Die Begriffe der Möglichkeit und deren Verwirklichung (Realisierung) sind seit der Antike in Philosophie und Literatur immer wieder mit großem Scharfsinn untersucht worden.
So behandelte Aristoteles dieses Thema in Buch 9 (Theta) seiner »Metaphysik«. Die von ihm verwendeten Begriffe – dynamis für die Möglichkeit und energeia für deren Realisierung – sind heute noch als Fremdwörter (»Dynamik« bzw. »Energie«), wenn auch in anderer Bedeutung, geläufig.
Kant untersuchte in seiner »Kritik der reinen Vernunft« die »Bedingungen der Möglichkeit« der Erkenntnis und in seinen ethischen Schriften dieselben für den Bereich des moralischen Urteils.
Ein Kapitel in Robert Musils »Mann ohne Eigenschaften« (Band I, 4) trägt die Überschrift: »Wenn es Wirklichkeitssinn gibt, muss es auch Möglichkeitssinn geben«.
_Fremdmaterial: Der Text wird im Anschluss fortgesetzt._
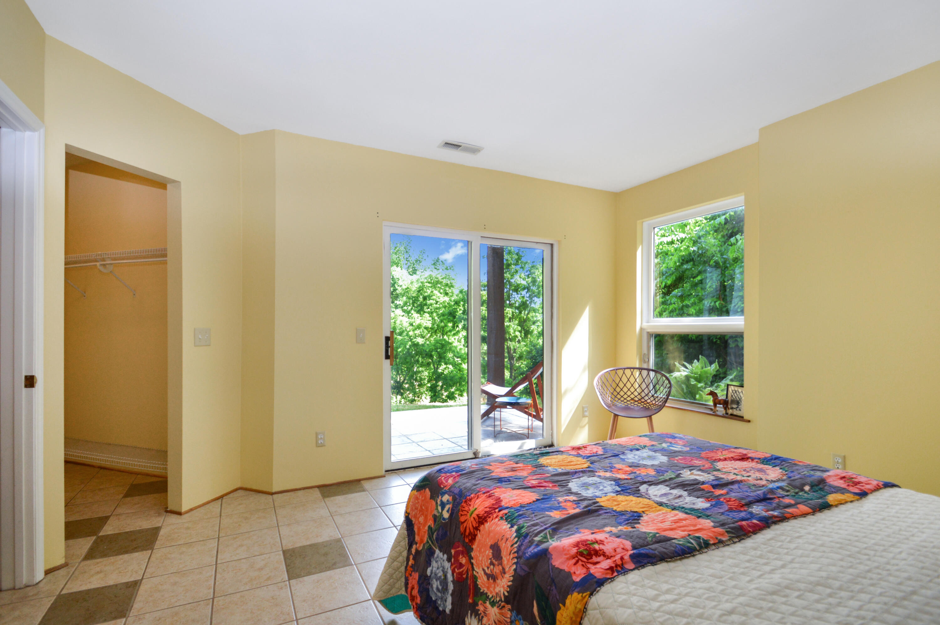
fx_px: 391
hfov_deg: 100.4
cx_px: 470
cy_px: 312
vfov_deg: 77.2
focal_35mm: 15
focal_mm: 10
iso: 400
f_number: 5
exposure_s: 1/100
In der politischen Polemik der Bundesrepublik verband sich in den letzten Jahren die Forderung nach »Ermöglichung« (von diesem und jenem) häufig mit einer Polemik gegen eine sogenannte »Verbotspolitik«, die vornehmlich der Partei Bündnis 90/Die Grünen vorgeworfen wurde. (Stichwort: »Veggieday«). Dagegen wurden regelmäßig mehr »Freiheiten« gefordert. Diese Forderung wurde umso lauter erhoben, je mehr sich die ökonomische Lage in der Zeit der »Ampel-Koalition« verschlechterte. Die Merz-Klingbeil-Regierung setzt nun auf Entfesselung der Kräfte des Kapitals (vor allem zugunsten des militärischen Bereichs), zu Lasten des sozialen Bereichs.
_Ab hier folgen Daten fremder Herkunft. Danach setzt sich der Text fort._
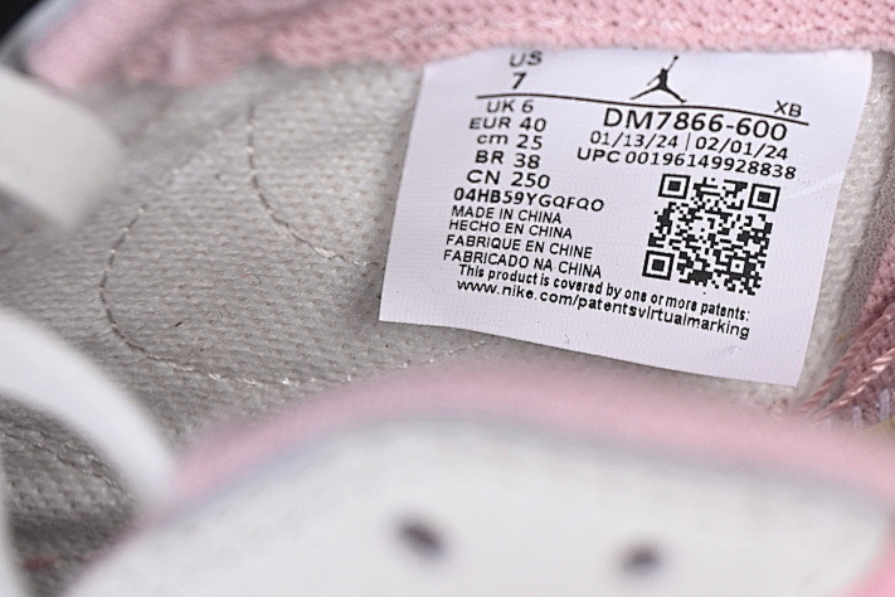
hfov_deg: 17.9
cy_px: 227
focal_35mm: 114
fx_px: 2834
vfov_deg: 12.0
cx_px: 655
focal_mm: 50
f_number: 7.1
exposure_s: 1/80
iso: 160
Dies ist zu beachten angesichts der Tatsache, dass sich das Wort »ermöglichen« auf den 144 Seiten des Koalitionsvertrags von CDU/CSU/SPD ganze 89-mal findet, das Wort »Verbot« in seinen Zusammensetzungen hingegen nur dreimal: »Totalverbot (bestimmter Chemikalien)«, »Arbeitsverbote«, »Vorbeschäftigungsverbot«(!). In jedem Fall werden die entsprechenden Verbote negiert.
Auffällig ist außerdem das Wort »Ermöglicher«, das im Koalitionsvertrag verwendet wird, aber nicht im Duden (28. Aufl.) verzeichnet ist: Es taucht auf im Kapitel »Bürokratieabbau, Staatsmodernisierung und moderne (sic!) Justiz«. Googelt man dieses Wort, stößt man u. a. auf eine Adresse: www.ermoeglicher.de. Und was ermöglicht dieser »Ermöglicher« nun? Antwort: »Ob Wachstum, Gründung, Nachfolge oder Stabilisierung – Als Möglichmacher eröffnen wir Ihnen in Deutschland unabhängig und kompetent neue Spielräume.« (Spoiler: Es geht um Beschaffung von Kapital!)
Von Aristoteles, Kant, Musil und dem Koalitionsvertrag der jetzigen Bundesregierung – ein weiter Weg durch die Welt des Geistes! Wer nun Lust hat, herauszubekommen, was diese Regierung alles »ermöglichen« möchte, sei herzlich dazu eingeladen; die »Suchen«-Funktion ermöglicht es. Ich verzichte an dieser Stelle auf die Möglichkeit, im Detail eine Selbstdarstellung des Neoliberalismus zwecks weiterer Entfesselung des Kapitals zu referieren.